Despite being the giants of the film industry, and sometimes its saviors, I’ve noticed that big budget movies tend to be bullied by critics and audiences alike. Ridiculed for lacking in plot, acting, and style, it is really only their special effects get any due credit and are considered responsible for making these films a hit. Critics, especially, assume that audiences are stupid or lacking in any taste because they’d rather see the new comic book movie than the latest dull indie flick. This is not an attack on the independent film genre, but what can they expect when half of these movies get a limited release and tend to be tonally and structurally different from what audiences are used to. And they’re the ones who have ended up with the name Oscar on their DVD covers. Critics don’t take into consideration that the average audience is not trained in film studies, nor do they want to believe that a movie can be both interesting and action packed. They’ll criticize the first Spider-man movie for being a Spider-man movie and then criticize Spider-man 3 for not living up to the first film. Why is this? Is this because they’re sick of seeing these characters on every product sold on TV and at every supermarket and Wal-Mart? Do they find it difficult to praise films that appeal to both kids and adults alike? Or do they expect more from them than the average film because of their huge budgets? Whatever the reason, this is an unfair way to rate a film.

Aside from their budgets, the main focus on these films tend to be on the box office totals, especially on opening weekend. This weekend, all eyes were on Pirates of the Caribbean, At World’s End to see if it could take back the opening weekend record that the Spider-man franchise had stolen back from them. When it didn’t, it brought up ideas of the new Pirates movie being a potential failure. When you’ve spent $300 million on one picture, though, even breaking even would be a failure. So far, the film has been reported to have made a mere $112.5 million compared to Spider-man 3’s record breaking $151.1 million. Aside from Shrek the Third, who couldn’t truly compete being primarily a children’s movie, these two franchises were the main films in the running to be the biggest films of the year in terms of box office receipts and popularity, even with many more huge films set to come out this year.

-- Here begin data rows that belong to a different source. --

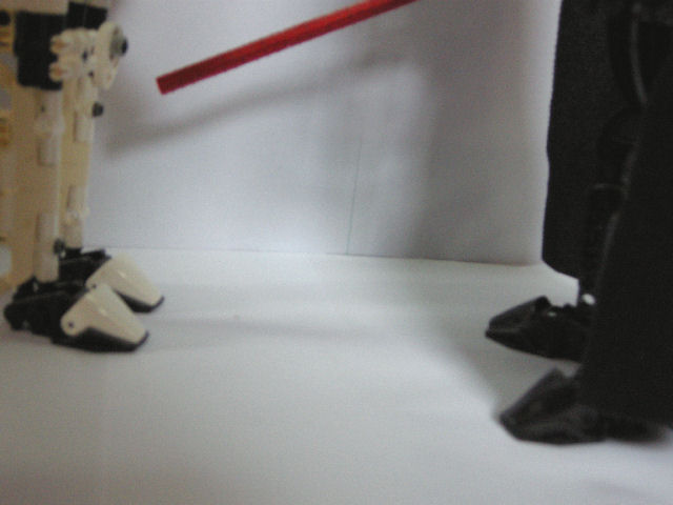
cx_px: 336
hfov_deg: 40.4
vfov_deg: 30.9
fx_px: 914
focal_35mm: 47
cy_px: 252
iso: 315
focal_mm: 10.1
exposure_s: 1/75
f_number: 3.1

Despite their huge budgets and huge returns, I am not saying that these films are flawless. Sequels, especially, could use a few script changes, but at the same time, no film is perfect. Anyone who is unable to name at least one minor problem with their favorite film should obviously look a little closer. Comedies, especially, could use work, and I often wonder why people go to see movies like Disturbia and Georgia Rule, but in doing that, I am no better than these critics who focus only on the flaws of the action films that take their share of criticism for being too simple while others get criticized for being too complicated.

In saying this, it’s strange to be defending successful films from both professional and amateur critics. Everyone is entitled to their own opinion, of course, but sometimes, the motivation behind these criticisms don’t seem to fit the arguments being made. If you think about it, every summer blockbuster tends to have more going against it than the average film, with commercialism being the biggest factor in this equation. Just because a movie is overdosed with A list stars and innovative special effects doesn’t mean there isn’t a meaningful story and years of thought and effort put into it. While audiences will indulge in the occasional plotless comedy or cheesy action film, they aren’t helping to break box office records for a mediocre film. If they didn’t want to be there, they wouldn’t be there.